HC Deb 07 March 1889 vol 333 cc1129-31
MR. CLANCY (Dublin County, N.)

asked the Chief Secretary to the Lord Lieutenant of Ireland whether it is a fact that the Bank of Ireland, as treasurer of the North Dublin Union, has refused to allow the North Dublin Board of Guardians to overdraw its account to the extent of £4,000, for a limited period, on the security of the rates, although that security has been practically admitted by the Local Government Board to be ample; whether the Munster and Leinster Bank has offered to make the required advance, free of interest, on condition of the Union account being transferred to it from the Bank of Ireland; whether the Guardians resolved to transfer their account to the Munster and Leinster Bank, and whether they have been prevented from acting on this resolution by the Local Government Board; whether there is any statutable provision against such a transfer of the account of the North Dublin Board as has been suggested; and, if not, why the Local Government Board insist on dealing exclusively with the Bank of Ireland; and, since the Local Government Board have prevented the North Dublin Board of Guardians from obtaining money on good terms from the Munster and Leinster Bank, what does the Government propose to do to enable the Board to carry on its work for the relief of the poor?
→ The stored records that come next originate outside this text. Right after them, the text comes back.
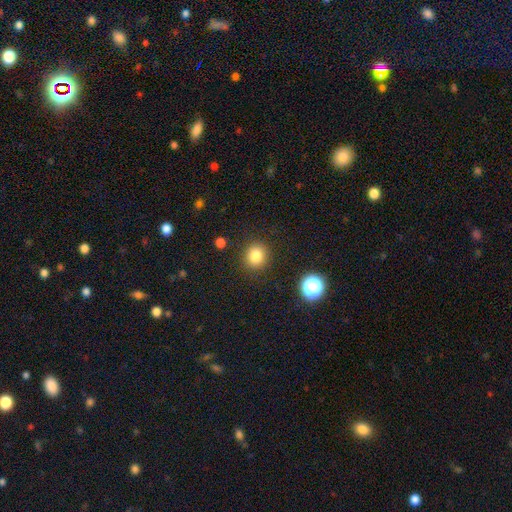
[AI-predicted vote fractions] This appears to be a smooth galaxy with no disk features (82%) that is round (84%). Merging: none (88%).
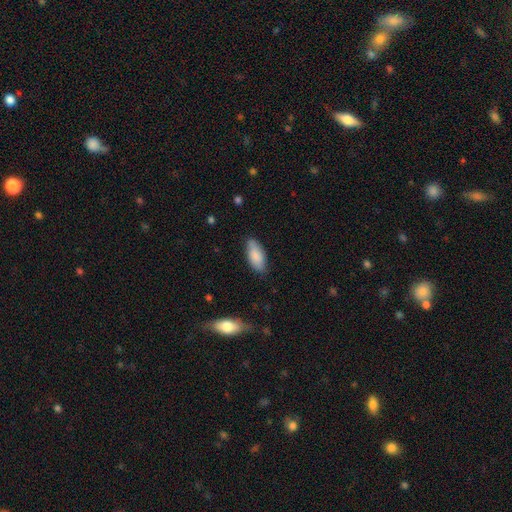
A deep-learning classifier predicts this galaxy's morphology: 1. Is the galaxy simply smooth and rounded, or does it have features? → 85% smooth, 9% featured or disk, 6% star or artifact.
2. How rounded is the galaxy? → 86% in between, 12% cigar-shaped, 2% round.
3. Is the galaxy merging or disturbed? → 77% none, 18% minor disturbance, 3% major disturbance, 2% merger.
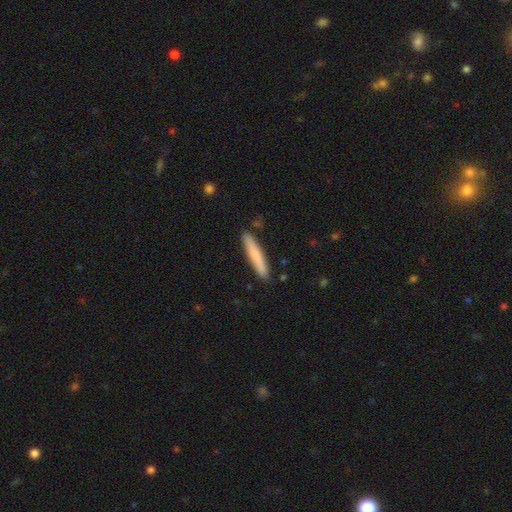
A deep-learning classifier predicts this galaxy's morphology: smooth-or-featured: smooth: 76% | featured or disk: 18% | star or artifact: 5%
  how-rounded: cigar-shaped: 94% | in between: 5% | round: 1%
  merging: none: 89% | minor disturbance: 8% | merger: 2% | major disturbance: 1%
It is the fact that the Bank of Ireland, as treasurer of the North Dublin Union, declined to advance to the Guardians of that Union so large a sum as £4,000, but the Bank offered to allow them to overdraw their account to the amount of £2,000, and this offer the Guardians accepted on the 16th of January last. From the Guardians' minutes of proceedings on the 23rd of January it appears that the Munster and Leinster Bank offered to lend £4,000, free of interest, for three months, or until such time as moneys would come in, provided that the account of the Union was changed to that Bank. The Guardians did adopt a resolution to the effect that their account be changed to the Munster and Leinster Bank, but the Local Government Board declined to sanction such transfer, on the ground that a treasurer who refused to advance large sums of money to the Guardians could not thereby be deemed to have failed to comply with the Board's general regulations defining his duties as an officer of the Union. Besides, the Bank of Ireland during past years frequently allowed the Guardians of the North Dublin Union to overdraw their account, and in the present instance lent them a sum of £2,000, so that it could not fairly be contended that the action of the Bank towards the Guardians had been illiberal. The treasurer of a union is appointed under the 24th article of the Board's general regulations, and his tenure of office is governed by the 39th article of the same Order, which provides that every officer appointed to or holding any office under the Order shall, subject to the provisions of Article 40, continue to hold the same until he die, or resign or be removed, by the Local Government Board. It is not the practice of the Board to allow a treasurer to be removed from office unless reasonable and sufficient grounds can be assigned for dispensing with his services; and the fact that a bank acts in that capacity does not alter the position which the treasurer of the Union occupies under the Order referred to. The Guardians have recently received £3,137 in lieu of rates on Government property, as well as a considerable amount in respect of rates collected, and it appears that last week they had a sum of £2,553 to their credit at the foot of their treasurer's account, so that they do not now want funds for the relief of the poor.


Is the right hon. Gentleman aware of the fact that the Bank of Ireland did advance money to the Guardians of the Dublin Union until the Union agreed to transfer their account to the Munster Bank; and whether the course pursued by the Bank of Ireland has not thrown grave inconvenience upon the ratepayers?


That is a Question of which notice must be given.